Start of Block

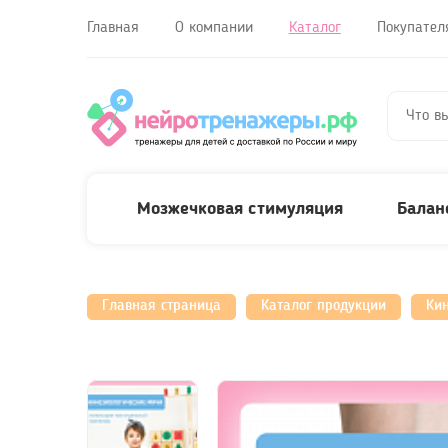
Главная
О компании
Каталог
Покупател
Мозжечковая стимуляция
Балан
Главная страница
Каталог продукции
Ки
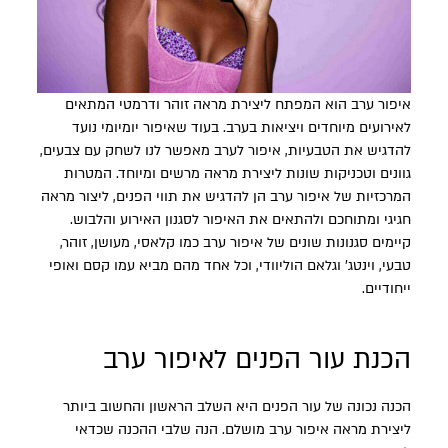
איפור ערב הוא המפתח ליצירת מראה זוהר ודרמטי המתאים
לאירועים מיוחדים ויציאות בערב. בעוד שאיפור יומיומי נועד
להדגיש את הטבעיות, איפור לערב מאפשר לנו לשחק עם צבעים,
גוונים וטכניקות שונות ליצירת מראה מרשים ומיוחד. המטרות
המרכזיות של איפור ערב הן להדגיש את תווי הפנים, ליצור מראה
חגיגי ומתוחכם ולהתאים את האיפור לסגנון האירוע והלבוש.
קיימים סגנונות שונים של איפור ערב כמו קלאסי, מעושן, זוהר,
טבעי, וינטג’ וגלאם הוליוודי, וכל אחד מהם מביא עמו קסם ואופי
ייחודיים.
הכנת עור הפנים לאיפור ערב
הכנה נכונה של עור הפנים היא השלב הראשון והחשוב ביותר
ליצירת מראה איפור ערב מושלם. הנה שלבי ההכנה שכדאי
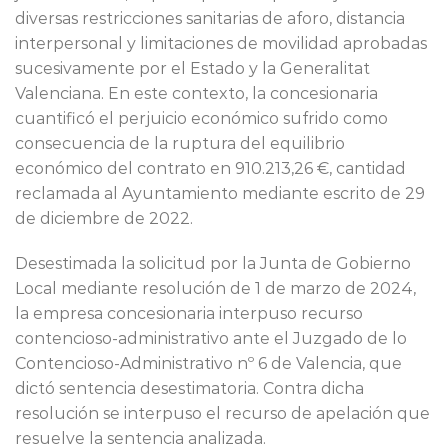
diversas restricciones sanitarias de aforo, distancia
interpersonal y limitaciones de movilidad aprobadas
sucesivamente por el Estado y la Generalitat
Valenciana. En este contexto, la concesionaria
cuantificó el perjuicio económico sufrido como
consecuencia de la ruptura del equilibrio
económico del contrato en 910.213,26 €, cantidad
reclamada al Ayuntamiento mediante escrito de 29
de diciembre de 2022.
Desestimada la solicitud por la Junta de Gobierno
Local mediante resolución de 1 de marzo de 2024,
la empresa concesionaria interpuso recurso
contencioso-administrativo ante el Juzgado de lo
Contencioso-Administrativo nº 6 de Valencia, que
dictó sentencia desestimatoria. Contra dicha
resolución se interpuso el recurso de apelación que
resuelve la sentencia analizada.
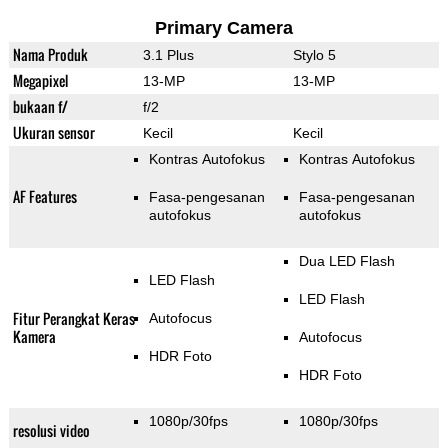
Primary Camera
Nama Produk
3.1 Plus
Stylo 5
Megapixel
13-MP
13-MP
bukaan f/
f/2
Ukuran sensor
Kecil
Kecil
Kontras Autofokus
Kontras Autofokus
AF Features
Fasa-pengesanan
Fasa-pengesanan
autofokus
autofokus
Dua LED Flash
LED Flash
LED Flash
Fitur Perangkat Keras
Autofocus
Kamera
Autofocus
HDR Foto
HDR Foto
1080p/30fps
1080p/30fps
resolusi video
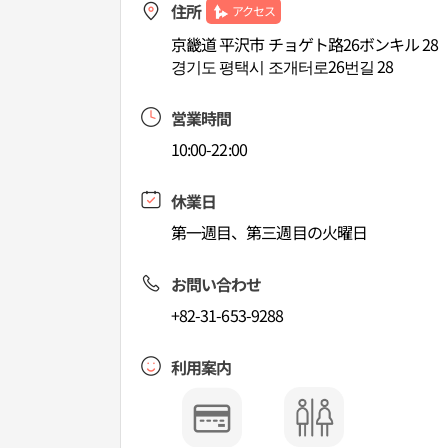
住所
アクセス
京畿道 平沢市 チョゲト路26ボンキル 28
경기도 평택시 조개터로26번길 28
営業時間
10:00-22:00
休業日
第一週目、第三週目の火曜日
お問い合わせ
+82-31-653-9288
利用案内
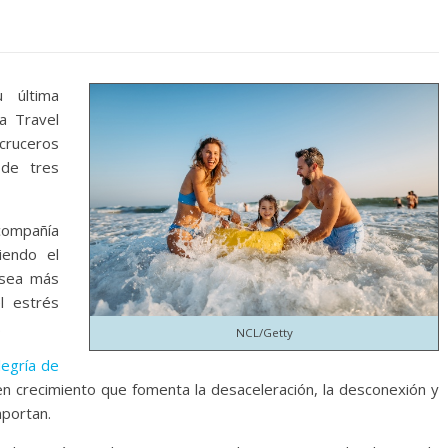
 última
a Travel
cruceros
 de tres
 compañía
iendo el
 sea más
l estrés
.
NCL/Getty
legría de
en crecimiento que fomenta la desaceleración, la desconexión y
mportan.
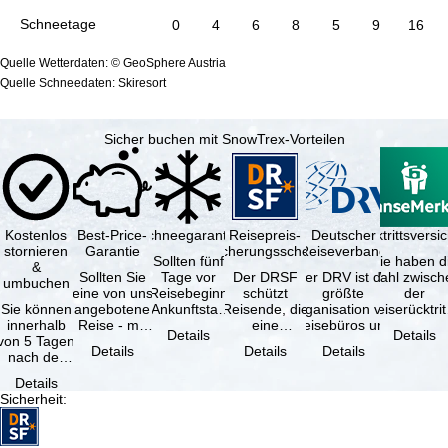
Schneetage
0
4
6
8
5
9
16
Quelle Wetterdaten: © GeoSphere Austria
Quelle Schneedaten: Skiresort
Sicher buchen mit SnowTrex-Vorteilen
Kostenlos
Best-Price-
Schneegarantie
Reisepreis-
Deutscher
Reiserücktrittsvers
stornieren
Garantie
Sicherungsschein
Reiseverband
Sollten fünf
Sie haben d
&
Sollten Sie
Tage vor
Der DRSF
Der DRV ist die
Wahl zwisch
umbuchen
eine von uns
Reisebeginn
schützt
größte
der
Sie können
angebotene
(Ankunftstag)
Reisende, die
Organisation von
Reiserücktrit
innerhalb
Reise - mit
aufgrund von
eine
Reisebüros und
Versicheru
Details
Details
von 5 Tagen
gleicher
Schneemangel
Pauschalreise
Reiseveranstaltern
(inklusive 
Details
Details
Details
nach der
Leistung und
…
oder
in …
Buchung
Verfügbarkeit
verbundene
Details
kostenfrei
…
Reiseleistungen
Sicherheit
:
zurücktreten,
…
…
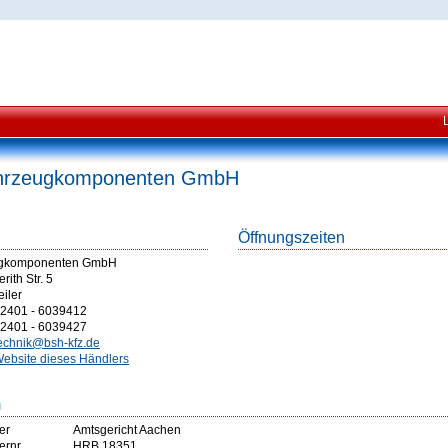
hrzeugkomponenten GmbH
Öffnungszeiten
gkomponenten GmbH
ith Str. 5
iler
2401 - 6039412
2401 - 6039427
echnik@bsh-kfz.de
ebsite dieses Händlers
m
er
Amtsgericht Aachen
ernr
HRB 18351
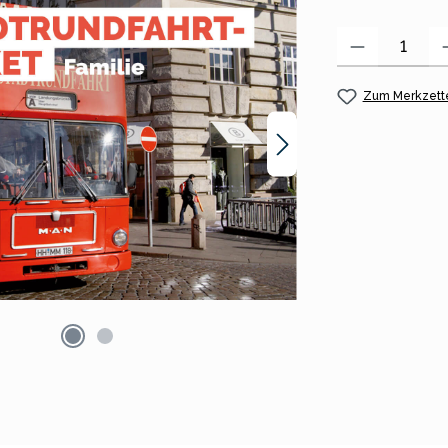
Produkt Anzahl:
Zum Merkzette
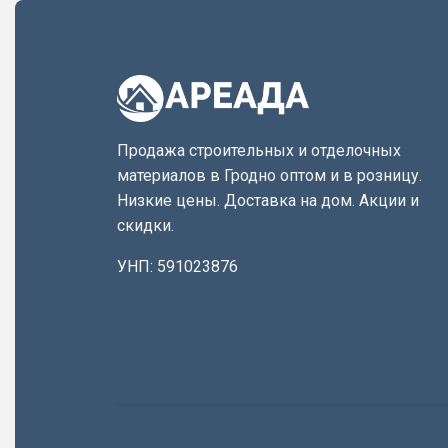
Продажа строительных и отделочных
материалов в Гродно оптом и в розницу.
Низкие цены. Доставка на дом. Акции и
скидки.
УНП: 591023876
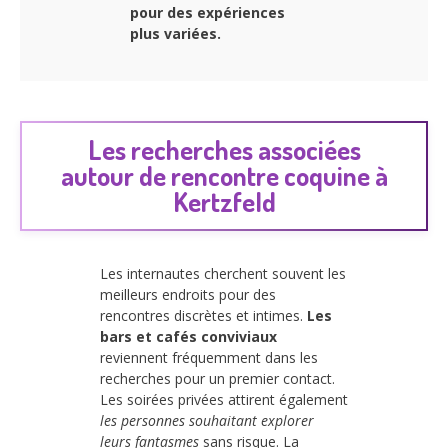
pour des expériences
plus variées.
Les recherches associées
autour de rencontre coquine à
Kertzfeld
Les internautes cherchent souvent les
meilleurs endroits pour des
rencontres discrètes et intimes.
Les
bars et cafés conviviaux
reviennent fréquemment dans les
recherches pour un premier contact.
Les soirées privées attirent également
les personnes souhaitant explorer
leurs fantasmes
sans risque. La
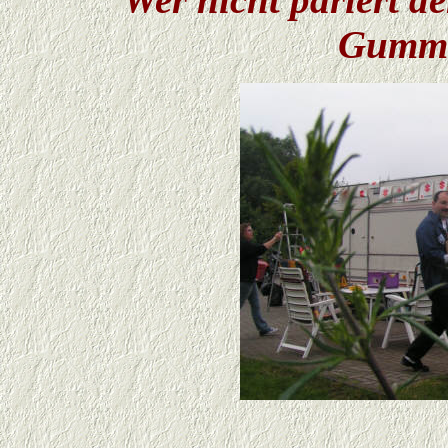
Gummi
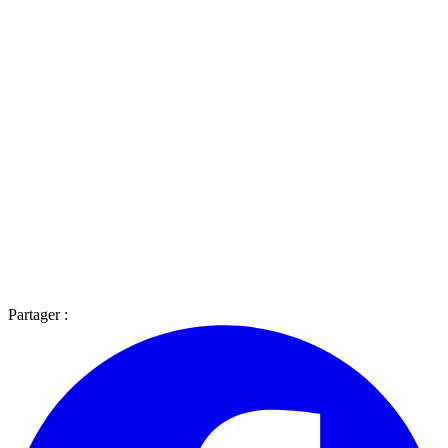
Partager :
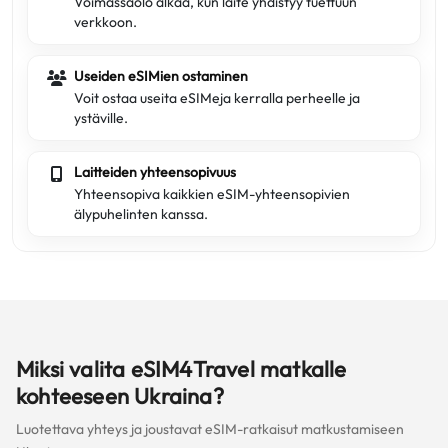
Voimassaolo alkaa, kun laite yhdistyy tuettuun
verkkoon.
Useiden eSIMien ostaminen
Voit ostaa useita eSIMeja kerralla perheelle ja
ystäville.
Laitteiden yhteensopivuus
Yhteensopiva kaikkien eSIM-yhteensopivien
älypuhelinten kanssa.
Miksi valita eSIM4Travel matkalle
kohteeseen Ukraina?
Luotettava yhteys ja joustavat eSIM-ratkaisut matkustamiseen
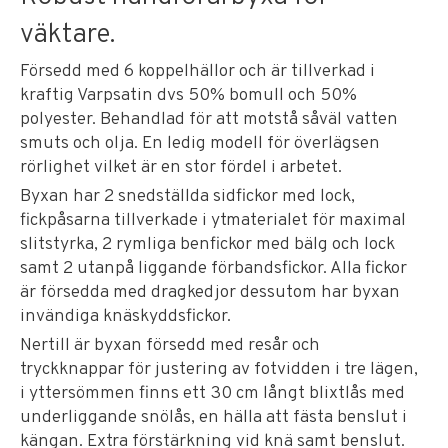
väktare.
Försedd med 6 koppelhällor och är tillverkad i
kraftig Varpsatin dvs 50% bomull och 50%
polyester. Behandlad för att motstå såväl vatten
smuts och olja. En ledig modell för överlägsen
rörlighet vilket är en stor fördel i arbetet.
Byxan har 2 snedställda sidfickor med lock,
fickpåsarna tillverkade i ytmaterialet för maximal
slitstyrka, 2 rymliga benfickor med bälg och lock
samt 2 utanpå liggande förbandsfickor. Alla fickor
är försedda med dragkedjor dessutom har byxan
invändiga knäskyddsfickor.
Nertill är byxan försedd med resår och
tryckknappar för justering av fotvidden i tre lägen,
i yttersömmen finns ett 30 cm långt blixtlås med
underliggande snölås, en hälla att fästa benslut i
kängan. Extra förstärkning vid knä samt benslut.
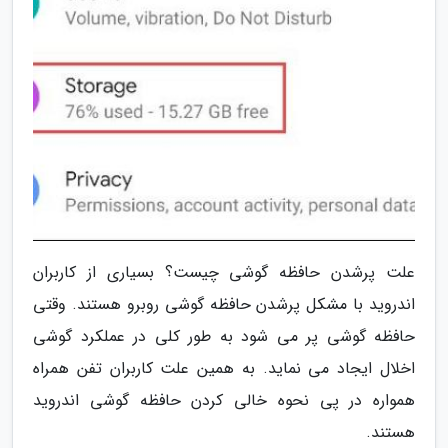
علت پرشدن حافظه گوشی چیست؟ بسیاری از کاربران
اندروید با مشکل پرشدن حافظه گوشی روبرو هستند. وقتی
حافظه گوشی پر می شود به طور کلی در عملکرد گوشی
اخلال ایجاد می نماید. به همین علت کاربران تفن همراه
همواره در پی نحوه خالی کردن حافظه گوشی اندروید
هستند.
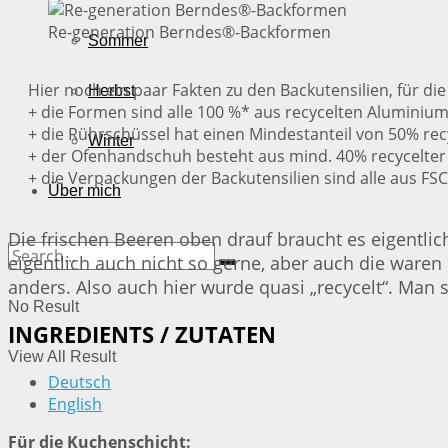
Re-generation Berndes®-Backformen
Sommer
Hier noch ein paar Fakten zu den Backutensilien, für di
Herbst
+ die Formen sind alle 100 %* aus recycelten Aluminium
+ die Rührschüssel hat einen Mindestanteil von 50% rec
Winter
+ der Ofenhandschuh besteht aus mind. 40% recycelte
+ die Verpackungen der Backutensilien sind alle aus FSC
Über mich
Die frischen Beeren oben drauf braucht es eigentlic
eigentlich auch nicht so gerne, aber auch die ware
anders. Also auch hier wurde quasi „recycelt“. Man s
No Result
INGREDIENTS / ZUTATEN
View All Result
Deutsch
English
Für die Kuchenschicht:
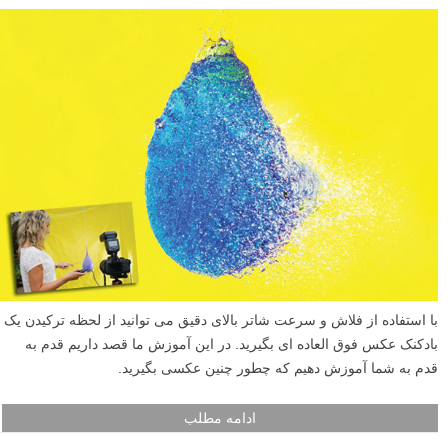
با استفاده از فلاش و سرعت شاتر بالای دقیق می توانید از لحظه ترکیدن یک
بادکنک عکس فوق العاده ای بگیرید. در این آموزش ما قصد داریم قدم به
قدم به شما آموزش دهیم که چطور چنین عکسی بگیرید.
ادامه مطلب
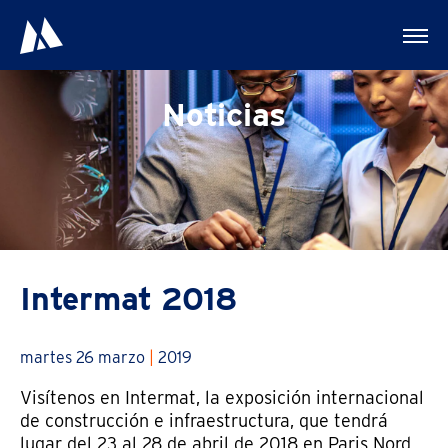
Noticias
Intermat 2018
martes 26 marzo
|
2019
Visítenos en Intermat, la exposición internacional
de construcción e infraestructura, que tendrá
lugar del 23 al 28 de abril de 2018 en Paris Nord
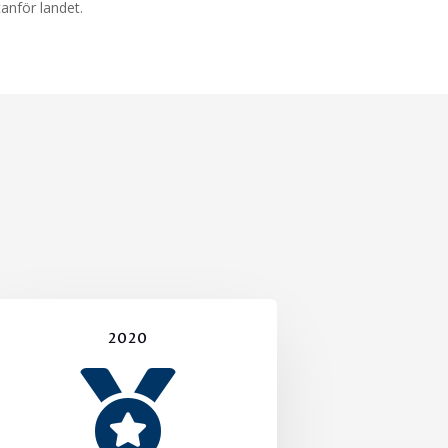
anför landet.
2020


End of Block

=== What is being asked ===
Using the data above, return every line that contains the string "pour".

=== Written answer ===
pour des expériences
meilleurs endroits pour des
recherches pour un premier contact.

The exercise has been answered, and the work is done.